Nel contesto, il trio di New York si riallaccia alla tradizione con un atteggiamento positivamente iconoclasta. Azzardando un po’ (ma in fondo nemmeno tanto…) è merito del loro influentissimo secondo album (en passant: adorato da Madlib e 9th Wonder come da Nas e Kendrick Lamar) e di altri personaggi chiave come Gang Starr e Roots se siamo circondati da un jazz contaminato e felicemente attuale. Mentre nel mondo i muri crollano a ripetizione, The Low End Theory assesta una spallata all’ingessato mondo dei jazzisti e contemporaneamente costruisce sulle macerie che ha attorno, schivando la fastidiosa sensazione di posticcio che caratterizzerà altri esperimenti di analoga natura.

Jazz ne abbiamo?

Nessuna finzione, qui: non da parte di chi, nella fusione tra due anelli della storia della black e della popular music, sta compiendo un pionieristico passo avanti perché sa come mescolare tra loro i linguaggi e le fonti. E sa che bisogna insistere, finché non è più possibile (né tanto meno necessario) distinguere tra batterie campionate e suonate, tra la voce lontana ma sempre presente dei samples e la presenza in carne e ossa del maestro Ron Carter.
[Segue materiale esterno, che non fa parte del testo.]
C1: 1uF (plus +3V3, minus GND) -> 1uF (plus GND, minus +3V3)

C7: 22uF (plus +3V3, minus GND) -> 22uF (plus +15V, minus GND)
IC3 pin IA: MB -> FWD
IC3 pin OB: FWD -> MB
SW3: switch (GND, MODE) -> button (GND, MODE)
Dopo aver costruito un singolo sulla linea di contrabbasso più celebre del rock, ora lo strumento è nelle mani di uno dei più fidati scudieri di Miles Davis: dichiarazione d’intenti chiarissima e segno evidente che il jazz, diventato l’elemento principale della ricetta, si trasforma da mezzo in messaggio.

Versi concreti

Il che equivale ad affermare che passato, presente e futuro vivono nello stesso attimo e che quello stesso attimo rappresenta uno dei vertici assoluti dell’hip hop. L’improvvisazione è il tratto comune che costruisce un solido ponte dove viaggiano le seduzioni melodiche e l’interazione tra Q-Tip e Dawg, nondimeno è su “low” ed “end” che va posto l’accento. Sulle frequenze basse che restituiscono il calore e le pastosità di un disco con infiniti tentativi di imitazione e poggiato su un minimalismo curato nei dettagli.
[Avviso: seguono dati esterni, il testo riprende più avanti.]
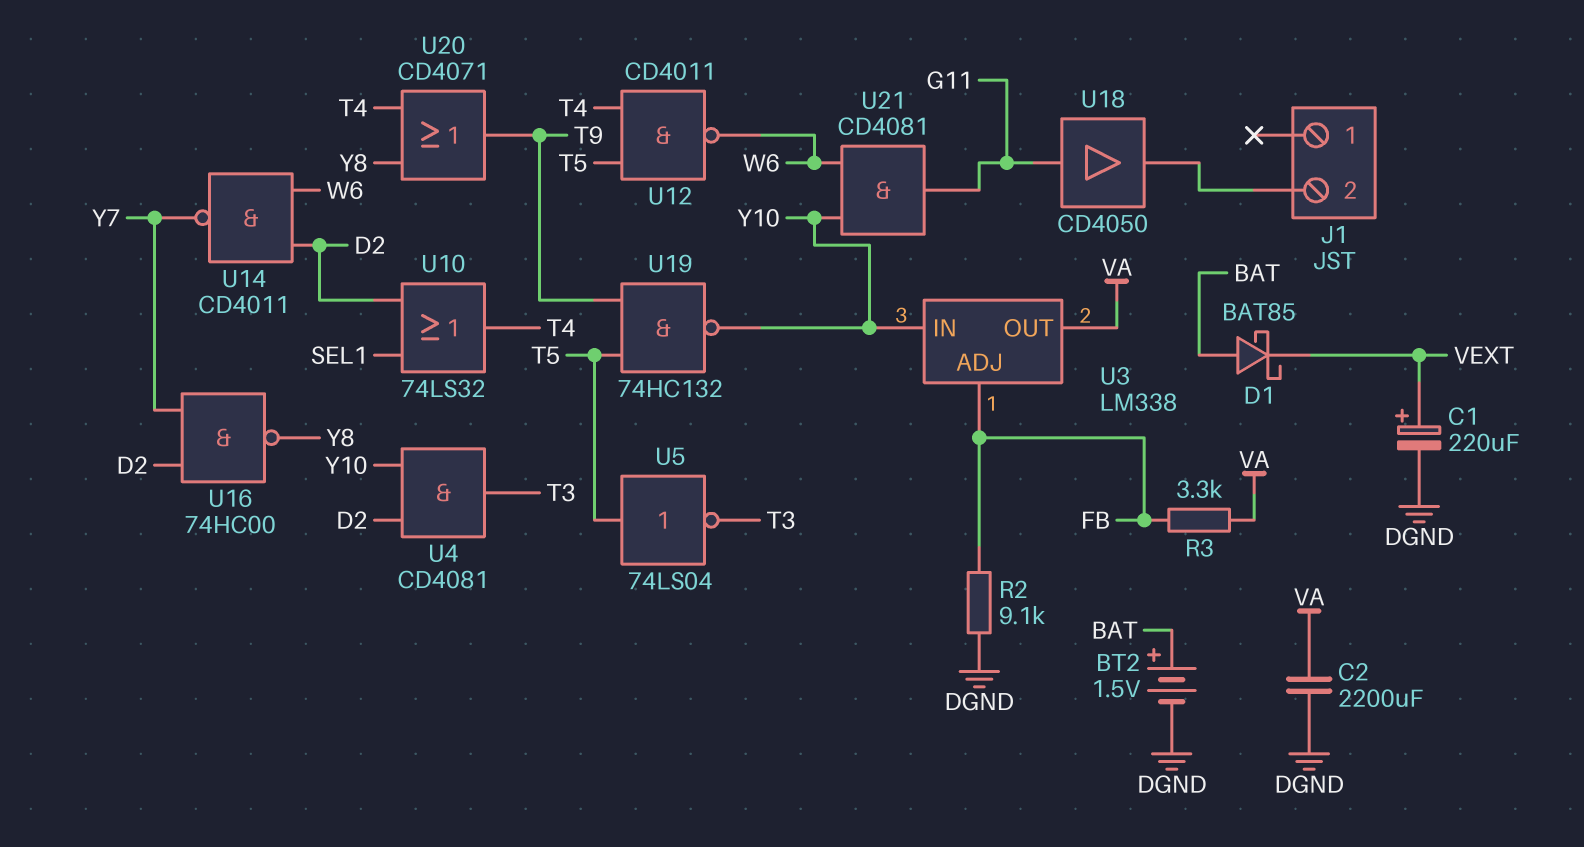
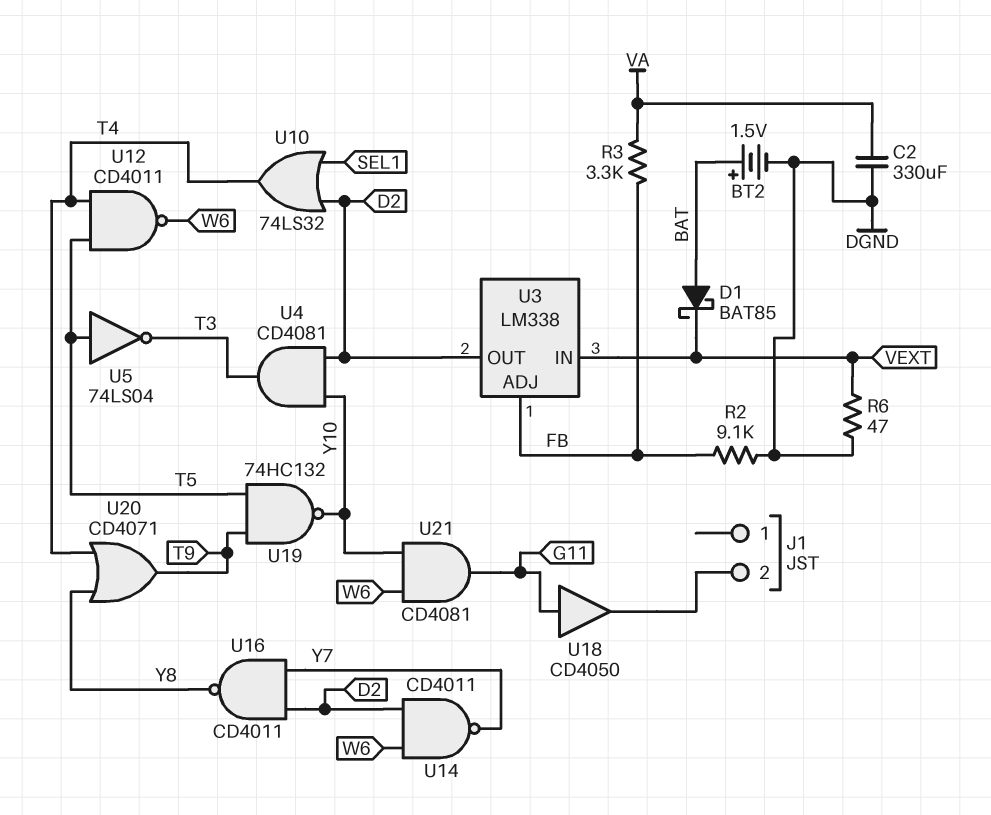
C1: 220uF (plus VEXT, minus DGND) -> none
C2: 2200uF (DGND, VA) -> 330uF (DGND, VA)
R6: none -> 47 (DGND, VEXT)
U3 pin IN: Y10 -> VEXT
U3 pin OUT: VA -> D2
U16: NAND 74HC00 (in D2, in Y7, out Y8) -> NAND CD4011 (in D2, in Y7, out Y8)

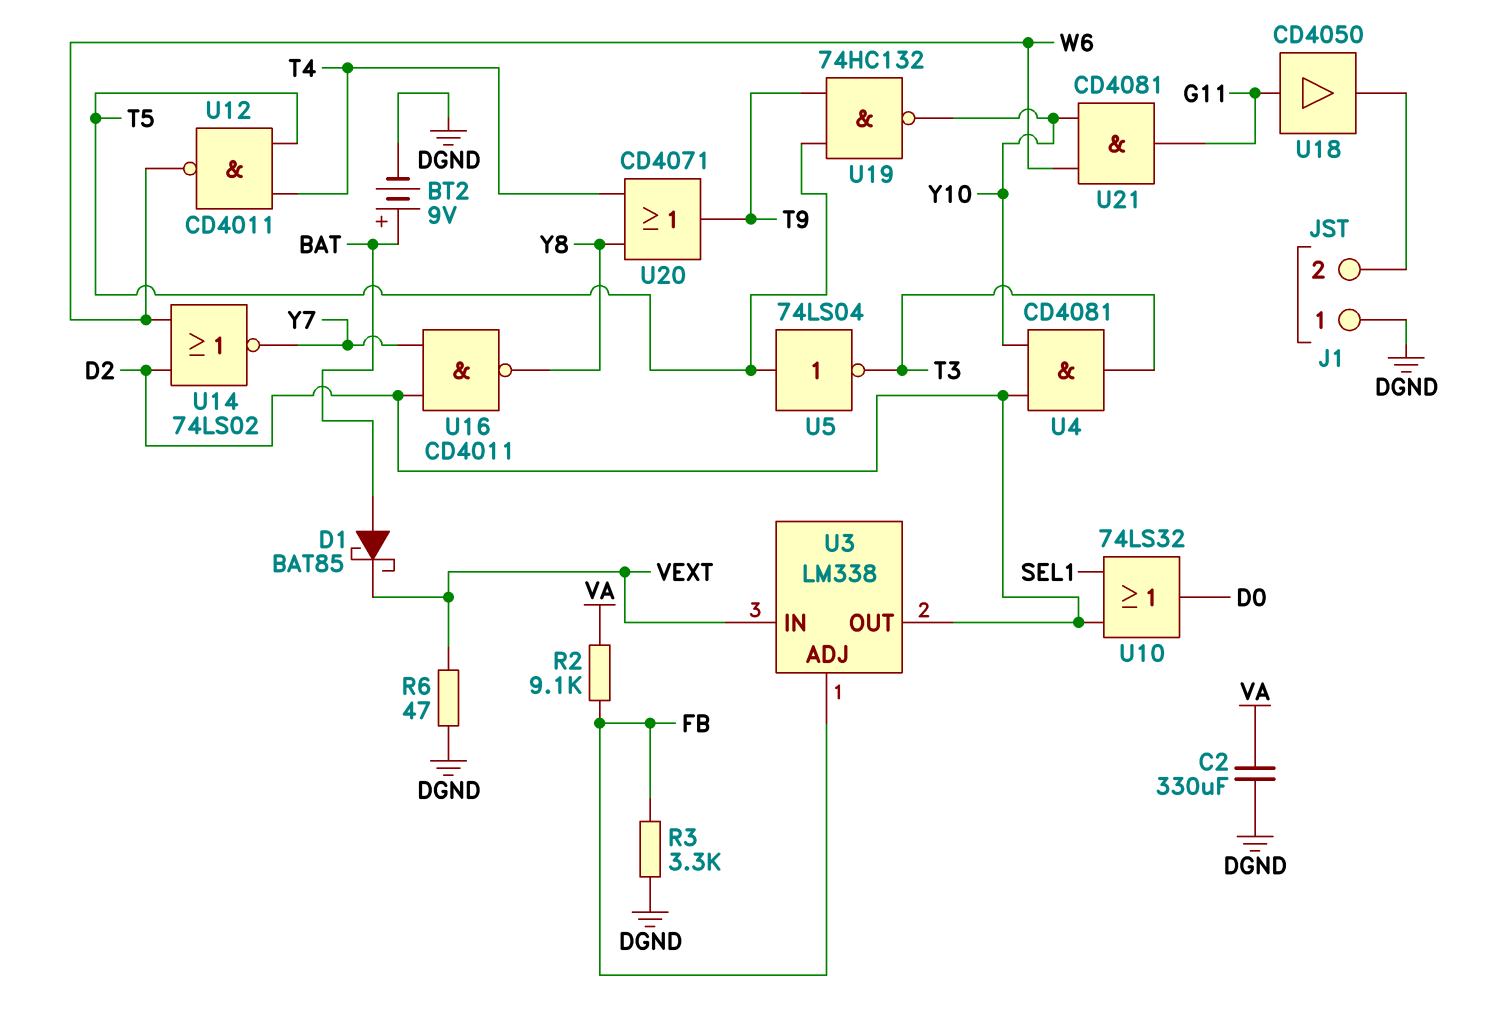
BT2: 1.5V (plus BAT, minus DGND) -> 9V (plus BAT, minus DGND)
J1 pin 1: none -> DGND
R2: 9.1k (DGND, FB) -> 9.1k (FB, VA)
R3: 3.3k (FB, VA) -> 3.3k (DGND, FB)
U10: OR 74LS32 (in D2, in SEL1, out T4) -> OR 74LS32 (in D2, in SEL1, out D0)
U14: NAND CD4011 (in D2, in W6, out Y7) -> NOR 74LS02 (in D2, in W6, out Y7)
Lo stesso vale per una scaletta dalla rara unità d’insieme: Excursions spiega l’aria che tira con un rotondo groove, tagliato in orizzontale da un intreccio di fiati e voci fino al contrappunto dell’ombrosa Buggin’ Out, laddove Rap Promoter e Everything Is Fair modernizzano il funk urbano e Vibes and Stuff è rallentata, meditativa. Se in Verses from the Abstract il talento supremo di Carter si salda a scintillanti venature soul, la pregiata stoffa di Butter, Show Business e The Infamous Date Rape possiede classe e slancio, Jazz (We’ve Got) avrebbe fatto la sua figura nei solchi di Blue Lines, What? è guizzante e Skypager complessa con stile.

Rime ne abbiamo?

La somma restituisce un capolavoro dall’ottimo riscontro critico e di vendite, anche in virtù di singoli fortunati come la perentoria Check the Rhime e una trascinante Scenario dove compaiono i Leaders of the New School della futura stella Busta Rhymes. Sistemata la pietra miliare, da qui in poi non si va assolutamente in discesa. Anzi, gli A Tribe Called Quest riusciranno a variare gli schemi in una discografia smilza ed esente da pecche, scandita tra periodiche separazioni e rimpatriate gestite con la dignità degli autentici grandi.

Trova Busta.

La dice lunga che l’ultimo capitolo della saga, We Got It From Here… Thank You 4 Your Service, coincida nel 2016 con la dipartita di Phife Dawg, disegnando un cerchio chiuso nel quale ci si guarda indietro e allo specchio con profonda maturità. Da veri grandi, per l’appunto. E allora, signore e signori, potere alla parola, ma soprattutto al basso!